• _Passage given_

+++++

April 2018 – CMacLaurin.com

Suppose a test particle undergoes circular motion in Schwarzschild spacetime, and not necessarily at the freefall rate. We assume its worldline is “centred on $r=0$ ” so to speak, or to be technical we could speak of the integral of a Killing vector field which is timelike at the given location: this also includes the case of no rotation at all but that’s fine. For simplicity, orient Schwarzschild-Droste coordinates so the motion coincides with the “equator” $\theta=\pi/2$ , and also with increasing $\phi$ -coordinate. Note the $r$ -coordinate is constant. Define the angular velocity as the coordinate ratio

$\Omega := \frac{d\phi}{dt} > 0$

assumed to be constant. We can solve for the 4-velocity of the particle:

$u^\mu = \frac{1}{\sqrt{1-2M/r-r^2\Omega^2}}\big(1, 0, 0, \Omega\big)$

which by definition is also the “time” vector $\mathbf{e_{\hat 0}}$ of the particle’s orthonormal frame. We must have

$\Omega<\frac{1}{r}\sqrt{1-2M/r}$

for the motion to remain timelike. Note that while freefall circular motion requires $r>3M$ to be outside the photon sphere, for accelerated circular motion any $r>2M$ is permissible.

+++++

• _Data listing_

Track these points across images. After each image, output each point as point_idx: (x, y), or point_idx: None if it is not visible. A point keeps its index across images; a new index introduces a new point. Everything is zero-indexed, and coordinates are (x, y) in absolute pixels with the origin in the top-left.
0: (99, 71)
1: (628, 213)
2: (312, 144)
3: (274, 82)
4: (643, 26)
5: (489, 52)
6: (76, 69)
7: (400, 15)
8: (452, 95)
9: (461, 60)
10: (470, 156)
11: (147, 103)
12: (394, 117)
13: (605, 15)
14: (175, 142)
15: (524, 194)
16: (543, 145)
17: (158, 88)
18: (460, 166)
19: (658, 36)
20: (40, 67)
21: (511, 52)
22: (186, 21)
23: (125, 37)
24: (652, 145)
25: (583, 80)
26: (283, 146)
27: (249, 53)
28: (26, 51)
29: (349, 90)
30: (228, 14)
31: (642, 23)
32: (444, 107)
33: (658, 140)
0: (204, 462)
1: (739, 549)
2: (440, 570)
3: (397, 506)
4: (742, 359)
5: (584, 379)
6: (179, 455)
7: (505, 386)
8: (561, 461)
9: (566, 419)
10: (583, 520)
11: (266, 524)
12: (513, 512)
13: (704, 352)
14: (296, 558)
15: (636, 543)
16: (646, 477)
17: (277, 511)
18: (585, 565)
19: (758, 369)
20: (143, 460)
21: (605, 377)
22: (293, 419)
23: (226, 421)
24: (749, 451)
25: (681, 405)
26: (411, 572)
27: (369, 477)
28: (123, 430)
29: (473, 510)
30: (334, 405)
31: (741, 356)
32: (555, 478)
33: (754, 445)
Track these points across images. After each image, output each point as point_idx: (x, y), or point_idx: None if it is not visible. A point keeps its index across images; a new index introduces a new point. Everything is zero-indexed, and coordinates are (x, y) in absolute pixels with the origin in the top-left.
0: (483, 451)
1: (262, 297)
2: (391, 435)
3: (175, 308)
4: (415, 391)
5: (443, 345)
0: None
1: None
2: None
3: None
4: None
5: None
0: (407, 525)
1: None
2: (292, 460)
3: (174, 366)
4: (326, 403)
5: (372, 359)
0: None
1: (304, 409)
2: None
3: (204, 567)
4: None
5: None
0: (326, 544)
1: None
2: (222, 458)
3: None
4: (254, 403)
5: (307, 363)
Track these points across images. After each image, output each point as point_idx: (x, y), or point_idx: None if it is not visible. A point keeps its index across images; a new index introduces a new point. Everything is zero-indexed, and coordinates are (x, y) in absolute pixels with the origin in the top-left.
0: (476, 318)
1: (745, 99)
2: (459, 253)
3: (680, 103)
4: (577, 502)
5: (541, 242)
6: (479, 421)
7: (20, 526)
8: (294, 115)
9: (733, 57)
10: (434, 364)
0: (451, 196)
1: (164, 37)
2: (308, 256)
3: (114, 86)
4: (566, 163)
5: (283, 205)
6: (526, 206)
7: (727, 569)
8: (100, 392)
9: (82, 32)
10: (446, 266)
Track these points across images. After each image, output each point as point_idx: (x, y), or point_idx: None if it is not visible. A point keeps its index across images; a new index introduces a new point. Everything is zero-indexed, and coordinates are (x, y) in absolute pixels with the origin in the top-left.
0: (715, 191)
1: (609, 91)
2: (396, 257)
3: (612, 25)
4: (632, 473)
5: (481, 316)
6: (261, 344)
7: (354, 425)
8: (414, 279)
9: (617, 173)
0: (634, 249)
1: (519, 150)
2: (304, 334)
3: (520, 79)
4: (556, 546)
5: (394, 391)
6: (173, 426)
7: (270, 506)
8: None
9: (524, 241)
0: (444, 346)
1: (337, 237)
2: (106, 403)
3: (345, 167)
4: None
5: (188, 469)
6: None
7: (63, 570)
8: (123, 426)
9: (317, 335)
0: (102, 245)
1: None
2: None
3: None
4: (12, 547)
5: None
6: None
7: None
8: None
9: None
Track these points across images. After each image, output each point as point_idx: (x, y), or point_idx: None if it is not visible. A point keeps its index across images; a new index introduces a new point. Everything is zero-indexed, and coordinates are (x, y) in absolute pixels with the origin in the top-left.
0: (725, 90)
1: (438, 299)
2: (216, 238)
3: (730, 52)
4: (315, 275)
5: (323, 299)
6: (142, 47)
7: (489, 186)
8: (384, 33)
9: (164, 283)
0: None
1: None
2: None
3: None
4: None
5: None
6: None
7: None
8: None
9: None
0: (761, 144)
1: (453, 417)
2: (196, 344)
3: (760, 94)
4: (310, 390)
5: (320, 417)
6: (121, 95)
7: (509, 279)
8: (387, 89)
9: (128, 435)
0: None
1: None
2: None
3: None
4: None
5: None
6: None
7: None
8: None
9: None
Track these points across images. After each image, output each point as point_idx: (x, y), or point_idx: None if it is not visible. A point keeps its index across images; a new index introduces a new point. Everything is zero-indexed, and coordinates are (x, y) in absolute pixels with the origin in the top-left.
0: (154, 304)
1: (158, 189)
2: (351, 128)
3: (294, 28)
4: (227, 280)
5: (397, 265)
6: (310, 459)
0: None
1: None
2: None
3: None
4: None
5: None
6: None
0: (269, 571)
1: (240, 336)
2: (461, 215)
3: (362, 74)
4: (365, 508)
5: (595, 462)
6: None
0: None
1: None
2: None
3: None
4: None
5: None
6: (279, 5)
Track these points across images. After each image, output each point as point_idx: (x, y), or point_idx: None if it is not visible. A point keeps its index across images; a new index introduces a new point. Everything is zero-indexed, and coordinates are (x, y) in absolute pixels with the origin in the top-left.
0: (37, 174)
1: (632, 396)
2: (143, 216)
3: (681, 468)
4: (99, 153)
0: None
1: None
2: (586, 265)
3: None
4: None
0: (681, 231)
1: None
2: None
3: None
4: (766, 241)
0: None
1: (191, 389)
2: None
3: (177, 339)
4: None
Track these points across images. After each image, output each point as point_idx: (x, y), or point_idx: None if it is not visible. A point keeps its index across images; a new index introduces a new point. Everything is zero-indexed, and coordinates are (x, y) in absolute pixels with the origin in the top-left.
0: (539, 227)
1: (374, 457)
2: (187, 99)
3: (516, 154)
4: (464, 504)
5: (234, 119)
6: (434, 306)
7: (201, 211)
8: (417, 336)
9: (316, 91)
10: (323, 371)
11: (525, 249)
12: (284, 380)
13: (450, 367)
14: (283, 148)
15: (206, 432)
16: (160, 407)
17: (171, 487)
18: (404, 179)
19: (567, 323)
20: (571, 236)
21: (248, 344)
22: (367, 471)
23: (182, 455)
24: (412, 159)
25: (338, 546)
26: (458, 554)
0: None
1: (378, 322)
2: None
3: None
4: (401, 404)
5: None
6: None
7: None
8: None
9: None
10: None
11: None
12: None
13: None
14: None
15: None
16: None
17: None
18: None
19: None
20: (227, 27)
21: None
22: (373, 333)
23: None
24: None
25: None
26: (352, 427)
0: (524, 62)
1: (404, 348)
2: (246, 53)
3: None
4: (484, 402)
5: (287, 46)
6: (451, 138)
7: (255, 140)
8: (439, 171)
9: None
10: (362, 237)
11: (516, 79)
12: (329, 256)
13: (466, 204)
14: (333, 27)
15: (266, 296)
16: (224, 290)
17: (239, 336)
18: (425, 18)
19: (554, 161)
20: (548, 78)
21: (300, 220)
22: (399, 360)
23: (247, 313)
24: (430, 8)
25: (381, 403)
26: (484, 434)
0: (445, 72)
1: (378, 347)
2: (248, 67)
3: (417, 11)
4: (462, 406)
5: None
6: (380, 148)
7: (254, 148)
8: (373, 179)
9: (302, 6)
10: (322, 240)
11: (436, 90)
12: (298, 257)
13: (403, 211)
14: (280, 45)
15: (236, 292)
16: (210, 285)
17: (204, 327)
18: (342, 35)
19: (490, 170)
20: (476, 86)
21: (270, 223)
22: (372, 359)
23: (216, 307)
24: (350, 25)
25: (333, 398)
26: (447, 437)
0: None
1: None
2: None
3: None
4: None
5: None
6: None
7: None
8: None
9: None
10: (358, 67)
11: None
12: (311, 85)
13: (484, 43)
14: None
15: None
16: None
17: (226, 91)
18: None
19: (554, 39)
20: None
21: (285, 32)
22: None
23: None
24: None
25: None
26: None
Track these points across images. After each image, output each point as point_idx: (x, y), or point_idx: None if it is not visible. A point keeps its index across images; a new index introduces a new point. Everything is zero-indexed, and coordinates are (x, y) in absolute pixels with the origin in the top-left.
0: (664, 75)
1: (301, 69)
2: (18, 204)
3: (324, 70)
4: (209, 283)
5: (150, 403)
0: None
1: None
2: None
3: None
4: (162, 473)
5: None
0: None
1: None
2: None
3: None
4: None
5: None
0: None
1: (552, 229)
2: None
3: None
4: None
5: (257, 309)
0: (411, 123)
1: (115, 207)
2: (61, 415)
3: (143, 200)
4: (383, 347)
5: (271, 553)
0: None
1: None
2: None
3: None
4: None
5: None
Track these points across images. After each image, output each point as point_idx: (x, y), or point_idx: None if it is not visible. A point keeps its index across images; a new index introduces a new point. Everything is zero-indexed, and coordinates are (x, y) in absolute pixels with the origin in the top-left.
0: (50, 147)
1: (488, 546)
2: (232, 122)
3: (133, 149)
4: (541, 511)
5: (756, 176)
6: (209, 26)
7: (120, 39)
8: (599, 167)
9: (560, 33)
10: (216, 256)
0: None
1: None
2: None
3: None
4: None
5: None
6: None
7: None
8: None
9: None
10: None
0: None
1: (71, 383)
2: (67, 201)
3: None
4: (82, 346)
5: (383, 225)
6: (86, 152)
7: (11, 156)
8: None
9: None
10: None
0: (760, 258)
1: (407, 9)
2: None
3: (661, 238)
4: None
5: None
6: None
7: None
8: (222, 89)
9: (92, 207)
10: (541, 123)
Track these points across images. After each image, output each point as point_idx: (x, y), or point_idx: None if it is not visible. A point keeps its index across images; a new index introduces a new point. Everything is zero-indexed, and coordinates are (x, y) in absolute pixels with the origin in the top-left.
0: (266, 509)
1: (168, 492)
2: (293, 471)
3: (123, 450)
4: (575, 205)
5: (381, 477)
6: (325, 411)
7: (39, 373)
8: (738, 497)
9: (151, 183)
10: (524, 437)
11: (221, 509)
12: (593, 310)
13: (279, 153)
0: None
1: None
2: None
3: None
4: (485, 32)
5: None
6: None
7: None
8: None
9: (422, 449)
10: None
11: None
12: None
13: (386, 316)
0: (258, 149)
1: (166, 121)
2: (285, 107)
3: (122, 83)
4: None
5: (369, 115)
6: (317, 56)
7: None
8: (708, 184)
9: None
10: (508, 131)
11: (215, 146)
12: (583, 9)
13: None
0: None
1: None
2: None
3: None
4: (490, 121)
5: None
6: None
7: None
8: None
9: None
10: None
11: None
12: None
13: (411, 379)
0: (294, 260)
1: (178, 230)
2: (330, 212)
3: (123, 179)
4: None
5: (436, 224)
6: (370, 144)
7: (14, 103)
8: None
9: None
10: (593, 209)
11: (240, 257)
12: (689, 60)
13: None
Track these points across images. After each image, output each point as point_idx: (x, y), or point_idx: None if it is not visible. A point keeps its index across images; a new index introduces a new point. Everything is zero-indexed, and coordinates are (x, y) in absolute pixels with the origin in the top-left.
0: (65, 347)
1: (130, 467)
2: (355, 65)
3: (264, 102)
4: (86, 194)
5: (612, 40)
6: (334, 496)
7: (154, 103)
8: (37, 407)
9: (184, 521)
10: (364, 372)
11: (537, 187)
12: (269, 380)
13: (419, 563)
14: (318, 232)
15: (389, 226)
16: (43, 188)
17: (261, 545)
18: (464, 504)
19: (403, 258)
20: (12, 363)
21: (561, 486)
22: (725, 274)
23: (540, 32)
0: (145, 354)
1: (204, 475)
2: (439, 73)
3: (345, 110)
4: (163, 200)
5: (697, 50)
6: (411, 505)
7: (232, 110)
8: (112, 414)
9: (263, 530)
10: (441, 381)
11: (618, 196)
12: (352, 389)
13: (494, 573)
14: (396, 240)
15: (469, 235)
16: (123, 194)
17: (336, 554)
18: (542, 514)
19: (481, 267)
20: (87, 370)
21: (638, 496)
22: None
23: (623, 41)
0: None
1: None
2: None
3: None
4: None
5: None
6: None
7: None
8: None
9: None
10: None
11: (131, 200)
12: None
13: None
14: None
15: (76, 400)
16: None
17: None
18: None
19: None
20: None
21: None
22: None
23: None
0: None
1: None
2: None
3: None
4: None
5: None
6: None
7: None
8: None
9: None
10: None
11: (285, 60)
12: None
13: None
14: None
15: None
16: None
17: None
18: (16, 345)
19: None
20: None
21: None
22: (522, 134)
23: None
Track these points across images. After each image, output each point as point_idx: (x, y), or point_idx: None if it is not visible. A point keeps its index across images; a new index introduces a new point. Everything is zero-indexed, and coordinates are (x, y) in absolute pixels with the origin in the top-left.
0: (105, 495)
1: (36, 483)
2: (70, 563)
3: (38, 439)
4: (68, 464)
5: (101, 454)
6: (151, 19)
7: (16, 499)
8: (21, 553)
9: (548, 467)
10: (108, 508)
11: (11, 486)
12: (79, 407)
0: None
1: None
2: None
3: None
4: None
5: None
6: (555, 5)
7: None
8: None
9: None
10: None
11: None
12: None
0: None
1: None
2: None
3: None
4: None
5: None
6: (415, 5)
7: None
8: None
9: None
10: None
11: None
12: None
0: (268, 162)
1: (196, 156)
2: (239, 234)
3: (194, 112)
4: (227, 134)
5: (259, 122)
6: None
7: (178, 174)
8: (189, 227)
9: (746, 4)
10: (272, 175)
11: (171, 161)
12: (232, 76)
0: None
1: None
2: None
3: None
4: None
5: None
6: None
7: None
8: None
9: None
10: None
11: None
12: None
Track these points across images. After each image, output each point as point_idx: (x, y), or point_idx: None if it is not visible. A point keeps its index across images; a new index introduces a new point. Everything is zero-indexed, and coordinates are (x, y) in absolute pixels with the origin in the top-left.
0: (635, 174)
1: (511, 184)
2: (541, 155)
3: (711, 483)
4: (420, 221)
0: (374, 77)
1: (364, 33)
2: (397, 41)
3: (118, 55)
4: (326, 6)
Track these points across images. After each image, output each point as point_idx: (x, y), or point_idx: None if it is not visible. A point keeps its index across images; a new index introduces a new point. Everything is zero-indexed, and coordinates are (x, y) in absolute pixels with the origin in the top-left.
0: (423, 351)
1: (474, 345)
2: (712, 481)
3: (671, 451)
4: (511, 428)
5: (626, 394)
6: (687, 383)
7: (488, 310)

+++++

• _Tasks for this exercise_
1. Rewrite the paragraph of the passage on circular motion in Schwarzschild spacetime that begins "Suppose a test particle undergoes" as a short bulleted list, keeping its main facts.
2. Put everything in the data listing from its first row down to the row containing "2: (312, 144)" into a numbered list, leaving out blank lines.
The rows in this data listing are unrelated to the passage on circular motion.

• _The responses_
1.
- A test particle moves in a circle in Schwarzschild spacetime, not necessarily at the freefall rate.
- Its worldline is assumed to be "centred on $r=0$": technically, the integral of a Killing vector field that is timelike at the given location. This also includes the case of no rotation.
- Schwarzschild-Droste coordinates are oriented so that the motion lies on the "equator" $\theta=\pi/2$ and runs in the direction of increasing $\phi$.
- The $r$-coordinate is constant.
- The angular velocity is defined as a coordinate ratio.

2.
1. Track these points across images. After each image, output each point as point_idx: (x, y), or point_idx: None if it is not visible. A point keeps its index across images; a new index introduces a new point. Everything is zero-indexed, and coordinates are (x, y) in absolute pixels with the origin in the top-left.
2. 0: (99, 71)
3. 1: (628, 213)
4. 2: (312, 144)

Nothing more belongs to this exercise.